__WHAT TO PRODUCE__. Below are records; copy every line in them that holds the word "maintenance".

[Source data]
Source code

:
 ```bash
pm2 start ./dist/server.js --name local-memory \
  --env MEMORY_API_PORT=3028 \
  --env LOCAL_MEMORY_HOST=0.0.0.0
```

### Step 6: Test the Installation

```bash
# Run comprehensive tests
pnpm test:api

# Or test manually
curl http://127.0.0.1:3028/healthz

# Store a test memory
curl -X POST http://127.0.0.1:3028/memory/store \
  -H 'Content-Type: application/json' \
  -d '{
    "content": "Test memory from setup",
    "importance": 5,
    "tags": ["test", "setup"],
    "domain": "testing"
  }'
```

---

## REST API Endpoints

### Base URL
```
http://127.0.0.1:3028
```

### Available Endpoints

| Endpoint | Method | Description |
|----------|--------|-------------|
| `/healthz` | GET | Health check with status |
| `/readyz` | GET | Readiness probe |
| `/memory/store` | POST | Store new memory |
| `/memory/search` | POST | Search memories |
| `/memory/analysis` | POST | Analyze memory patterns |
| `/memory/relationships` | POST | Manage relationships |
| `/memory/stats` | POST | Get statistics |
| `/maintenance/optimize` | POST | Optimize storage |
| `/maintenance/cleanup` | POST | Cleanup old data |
---
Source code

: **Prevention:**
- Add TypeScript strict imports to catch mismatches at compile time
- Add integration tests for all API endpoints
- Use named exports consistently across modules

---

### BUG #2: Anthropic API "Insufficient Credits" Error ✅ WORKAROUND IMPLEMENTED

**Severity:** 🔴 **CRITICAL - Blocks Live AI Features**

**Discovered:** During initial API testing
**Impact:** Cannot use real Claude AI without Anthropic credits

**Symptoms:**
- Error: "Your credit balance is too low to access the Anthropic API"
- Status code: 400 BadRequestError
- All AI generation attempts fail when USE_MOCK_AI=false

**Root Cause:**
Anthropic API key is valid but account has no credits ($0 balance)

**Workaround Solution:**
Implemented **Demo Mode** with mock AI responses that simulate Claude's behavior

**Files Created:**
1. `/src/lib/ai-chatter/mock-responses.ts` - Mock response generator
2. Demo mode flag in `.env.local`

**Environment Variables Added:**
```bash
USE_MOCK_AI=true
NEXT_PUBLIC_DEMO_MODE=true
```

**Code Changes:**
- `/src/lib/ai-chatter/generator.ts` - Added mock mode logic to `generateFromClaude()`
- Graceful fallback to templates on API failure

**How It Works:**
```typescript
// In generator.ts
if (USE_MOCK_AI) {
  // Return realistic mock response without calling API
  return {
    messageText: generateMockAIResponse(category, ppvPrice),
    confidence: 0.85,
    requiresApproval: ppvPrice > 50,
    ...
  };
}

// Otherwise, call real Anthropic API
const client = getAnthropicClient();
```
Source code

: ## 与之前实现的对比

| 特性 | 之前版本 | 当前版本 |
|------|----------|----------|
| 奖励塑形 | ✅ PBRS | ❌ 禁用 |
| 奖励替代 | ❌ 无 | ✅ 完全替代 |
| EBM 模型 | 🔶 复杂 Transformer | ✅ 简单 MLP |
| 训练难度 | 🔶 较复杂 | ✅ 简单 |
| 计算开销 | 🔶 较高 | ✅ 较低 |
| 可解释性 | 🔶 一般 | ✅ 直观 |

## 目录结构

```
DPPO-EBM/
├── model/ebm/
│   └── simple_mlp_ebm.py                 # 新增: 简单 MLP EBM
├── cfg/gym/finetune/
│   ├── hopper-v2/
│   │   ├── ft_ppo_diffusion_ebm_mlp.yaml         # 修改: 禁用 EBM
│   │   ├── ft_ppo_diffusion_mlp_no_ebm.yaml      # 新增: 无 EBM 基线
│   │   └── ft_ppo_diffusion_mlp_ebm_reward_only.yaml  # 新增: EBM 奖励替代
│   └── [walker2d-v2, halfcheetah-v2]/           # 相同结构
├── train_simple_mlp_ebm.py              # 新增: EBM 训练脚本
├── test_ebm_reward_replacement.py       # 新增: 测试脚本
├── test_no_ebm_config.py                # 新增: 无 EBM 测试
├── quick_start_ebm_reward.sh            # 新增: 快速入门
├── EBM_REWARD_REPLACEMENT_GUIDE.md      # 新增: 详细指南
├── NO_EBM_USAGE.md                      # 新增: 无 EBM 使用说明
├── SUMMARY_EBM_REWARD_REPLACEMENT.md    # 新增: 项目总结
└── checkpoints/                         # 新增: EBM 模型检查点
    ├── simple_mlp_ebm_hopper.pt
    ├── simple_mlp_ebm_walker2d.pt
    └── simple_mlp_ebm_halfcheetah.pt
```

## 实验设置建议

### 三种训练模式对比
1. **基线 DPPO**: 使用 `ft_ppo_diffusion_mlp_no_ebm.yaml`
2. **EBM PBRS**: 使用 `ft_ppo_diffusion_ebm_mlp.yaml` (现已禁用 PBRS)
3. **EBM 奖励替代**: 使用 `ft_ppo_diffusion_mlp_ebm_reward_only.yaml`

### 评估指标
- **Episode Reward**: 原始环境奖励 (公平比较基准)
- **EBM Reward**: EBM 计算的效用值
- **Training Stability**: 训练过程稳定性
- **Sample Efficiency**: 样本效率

__WRITTEN RESPONSE__.
| `/maintenance/optimize` | POST | Optimize storage |
| `/maintenance/cleanup` | POST | Cleanup old data |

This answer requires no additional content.